Exposure to oil limits herring fitness


Genetic attributes unique to the Prince William Sound (PWS) population, that either pre-existed or emerged in the years following the Exxon Valdez oil spill (EVOS), may help explain the lack of recovery in the PWS stock following the 1993 collapse, and may also illuminate the causes of the collapse. Diseases are key variables that help explain the population dynamics of PWS herring since the 1990s decline. The contribution of the EVOS to the PWS decline is more controversial. However, recent studies have shown that herring embryos are sensitive to fitness impacts at very low concentrations of oil, these low-level exposures can affect fitness and natural selection from pollutants can quickly drive complex genetic change in exposed populations. Are there connections that link the PWS herring collapse and lack of recovery with disease impacts and the oil spill?

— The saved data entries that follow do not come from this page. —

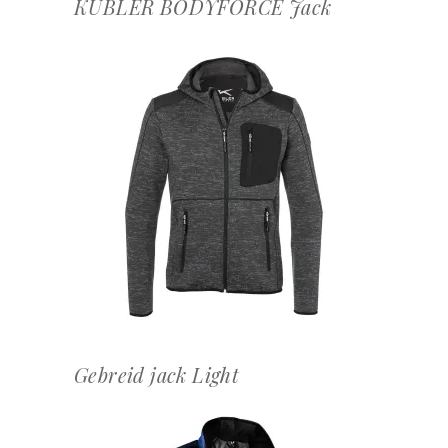
KÜBLER BODYFORCE Jack
OFFERTEAANVRAAG
Gebreid jack Light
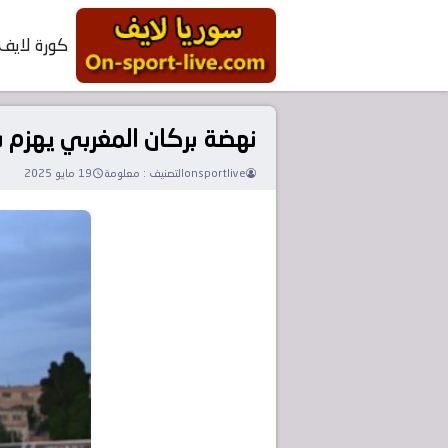
كورة لايف
نهضة بركان المغربي يهزم سيمبا 
onsportlive
التصنيف :
معلومة
19 مايو 2025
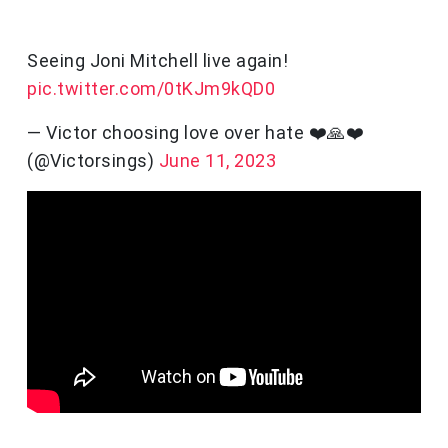
Seeing Joni Mitchell live again!
pic.twitter.com/0tKJm9kQD0
— Victor choosing love over hate ❤️🙏❤️
(@Victorsings)
June 11, 2023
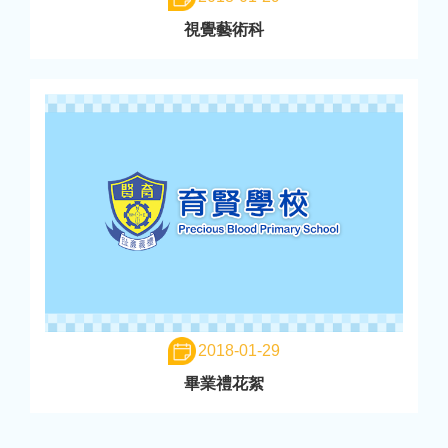
視覺藝術科
2018-01-29
畢業禮花絮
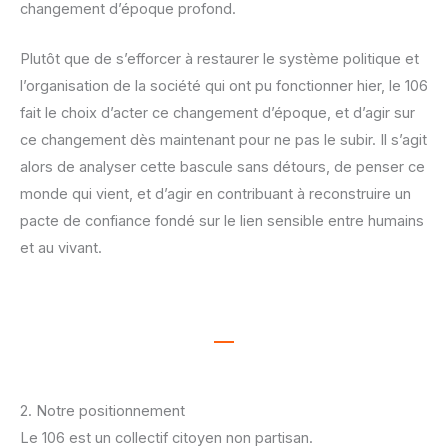
changement d’époque profond.
Plutôt que de s’efforcer à restaurer le système politique et
l’organisation de la société qui ont pu fonctionner hier, le 106
fait le choix d’acter ce changement d’époque, et d’agir sur
ce changement dès maintenant pour ne pas le subir. Il s’agit
alors de analyser cette bascule sans détours, de penser ce
monde qui vient, et d’agir en contribuant à reconstruire un
pacte de confiance fondé sur le lien sensible entre humains
et au vivant.
2. Notre positionnement
Le 106 est un collectif citoyen non partisan.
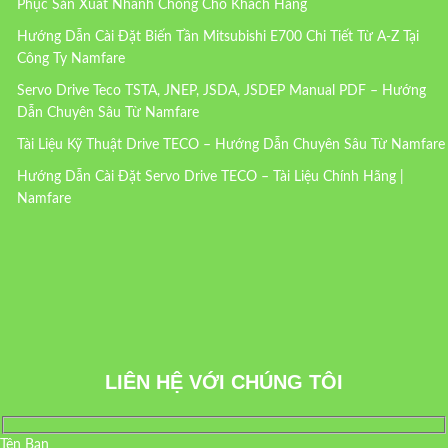
Phục Sản Xuất Nhanh Chóng Cho Khách Hàng
Hướng Dẫn Cài Đặt Biến Tần Mitsubishi E700 Chi Tiết Từ A-Z Tại
Công Ty Namfare
Servo Drive Teco TSTA, JNEP, JSDA, JSDEP Manual PDF – Hướng
Dẫn Chuyên Sâu Từ Namfare
Tài Liệu Kỹ Thuật Drive TECO – Hướng Dẫn Chuyên Sâu Từ Namfare
Hướng Dẫn Cài Đặt Servo Drive TECO – Tài Liệu Chính Hãng |
Namfare
LIÊN HỆ VỚI CHÚNG TÔI
Tên Bạn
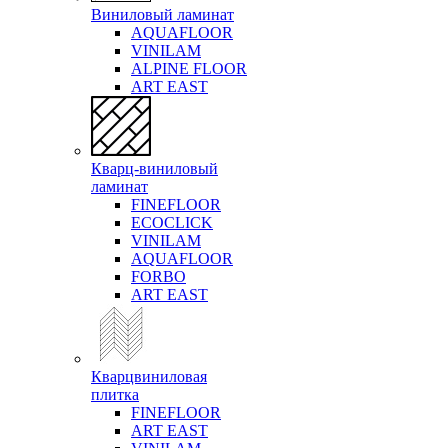
Виниловый ламинат
AQUAFLOOR
VINILAM
ALPINE FLOOR
ART EAST
Кварц-виниловый
ламинат
FINEFLOOR
ECOCLICK
VINILAM
AQUAFLOOR
FORBO
ART EAST
Кварцвиниловая
плитка
FINEFLOOR
ART EAST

Conspicuous events that coincided with the dramatic PWS collapse include the Exxon Valdez oil spill four years previous, and the emergence of disease. As a team, we test hypotheses concerning the effects of oil exposure, the effects of disease challenge, and their potential interactive effects, on herring health and fitness. We will test predictions and hypotheses by reconstructing genome-wide genetic change through time (over the past 30 years) in PWS fish and compare this to population genetic change through time in two reference site populations (Sitka Sound and Togiak Bay). Furthermore, a series of laboratory-based experiments will test for population differences in their response to oil exposure in early life and subsequent resilience to pathogen exposures. Physiological measurements and patterns of genome-wide gene expression will serve to reveal similarities and differences in mechanisms of response to these stressors between PWS and reference population fish.

What we are learning

Lab experiments over the past three years have surprised us, insofar as results have indicated that although exposure to oil during the early stages of embryo development affects immune function, it does not seem to sensitize herring to pathogen exposure later in life. This could be because 1) oil exposure during early development does not disrupt immune development and function, 2) early-life exposure to oil does disrupt immune development or function but our doses in our lab experiments were too low, or 3) early-life exposure to oil does disrupt immune development and function but we were exposing developing animals to oil at the wrong developmental stage. To start to explore hypothesis 3, we chose to conduct a set of experiments this past year that went beyond what we originally proposed. We chose to expose animals during larval development for 10 days. During this period important components of fish immune systems are developing and may be perturbed by exposures. Early results indicate that the very low exposure levels did indeed cause significant disruption to growth. We will continue to examine the factors that influence the relationship between oil and herring fitness in the year to come.